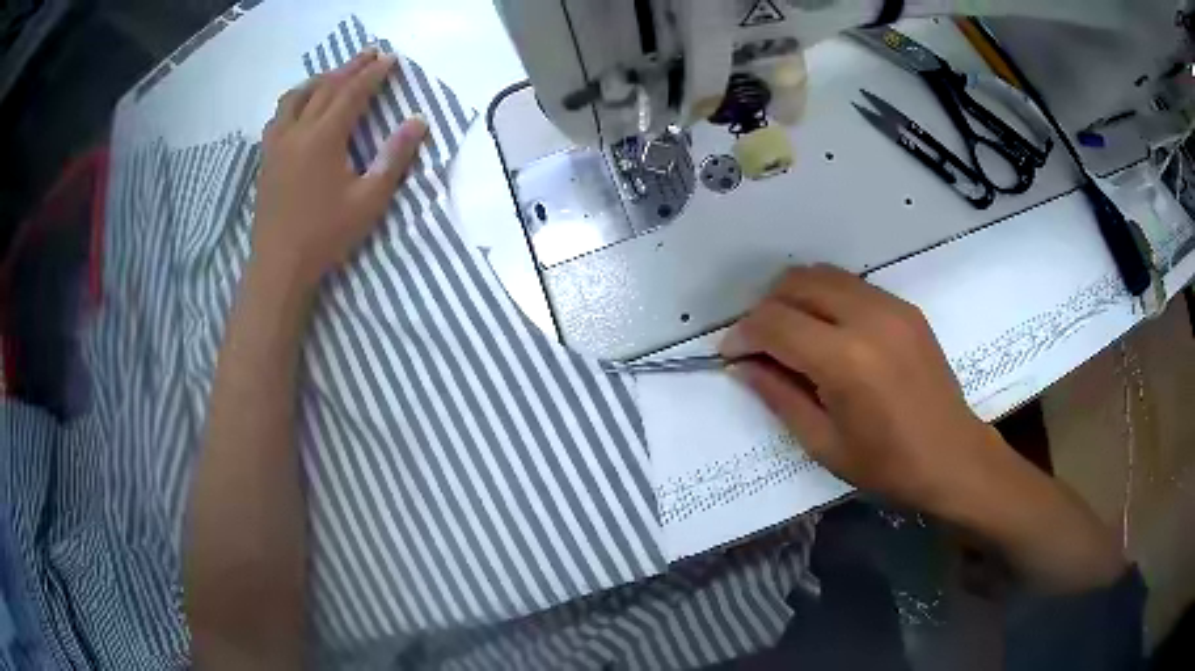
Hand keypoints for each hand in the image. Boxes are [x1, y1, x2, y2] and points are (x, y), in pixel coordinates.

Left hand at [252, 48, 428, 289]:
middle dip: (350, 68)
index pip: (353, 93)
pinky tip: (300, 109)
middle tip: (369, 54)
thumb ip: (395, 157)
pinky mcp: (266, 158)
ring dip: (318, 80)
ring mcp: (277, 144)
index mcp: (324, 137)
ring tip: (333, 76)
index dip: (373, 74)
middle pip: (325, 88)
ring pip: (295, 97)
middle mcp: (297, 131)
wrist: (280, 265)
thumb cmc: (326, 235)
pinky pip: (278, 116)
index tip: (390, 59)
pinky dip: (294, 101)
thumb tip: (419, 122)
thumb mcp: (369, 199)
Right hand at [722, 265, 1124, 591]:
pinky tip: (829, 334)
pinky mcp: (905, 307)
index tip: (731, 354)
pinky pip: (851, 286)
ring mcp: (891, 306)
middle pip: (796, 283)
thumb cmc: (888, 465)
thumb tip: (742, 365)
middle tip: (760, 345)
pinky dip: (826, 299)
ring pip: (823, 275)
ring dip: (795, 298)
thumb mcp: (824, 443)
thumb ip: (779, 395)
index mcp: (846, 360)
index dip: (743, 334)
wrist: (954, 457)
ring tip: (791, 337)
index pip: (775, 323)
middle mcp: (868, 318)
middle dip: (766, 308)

|---|

Exercise objective
Give back the data verbatim. The pictures are not part of the copy.

Solved problem
Hand keypoints for each hand in the image. Boxes are [x1, y1, x2, y2] and points are (x, y), in pixel coordinates.

Left hand at [252, 48, 428, 289]:
middle dip: (350, 68)
index pip: (353, 93)
pinky tip: (300, 109)
middle tip: (369, 54)
thumb ip: (395, 157)
pinky mcp: (266, 158)
ring dip: (318, 80)
ring mcp: (277, 144)
index mcp: (324, 137)
ring tip: (333, 76)
index dip: (373, 74)
middle pip: (325, 88)
ring pip: (295, 97)
middle mcp: (297, 131)
wrist: (280, 265)
thumb cmc: (326, 235)
pinky pip: (278, 116)
index tip: (390, 59)
pinky dip: (294, 101)
thumb tip: (419, 122)
thumb mcp: (369, 199)
Right hand at [722, 265, 1124, 591]:
pinky tip: (829, 334)
pinky mcp: (905, 307)
index tip: (731, 354)
pinky pip: (851, 286)
ring mcp: (891, 306)
middle pip: (796, 283)
thumb cmc: (888, 465)
thumb tip: (742, 365)
middle tip: (760, 345)
pinky dip: (826, 299)
ring pip: (823, 275)
ring dip: (795, 298)
thumb mcp: (824, 443)
thumb ip: (779, 395)
index mcp: (846, 360)
index dip: (743, 334)
wrist: (954, 457)
ring tip: (791, 337)
index pip: (775, 323)
middle mcp: (868, 318)
middle dip: (766, 308)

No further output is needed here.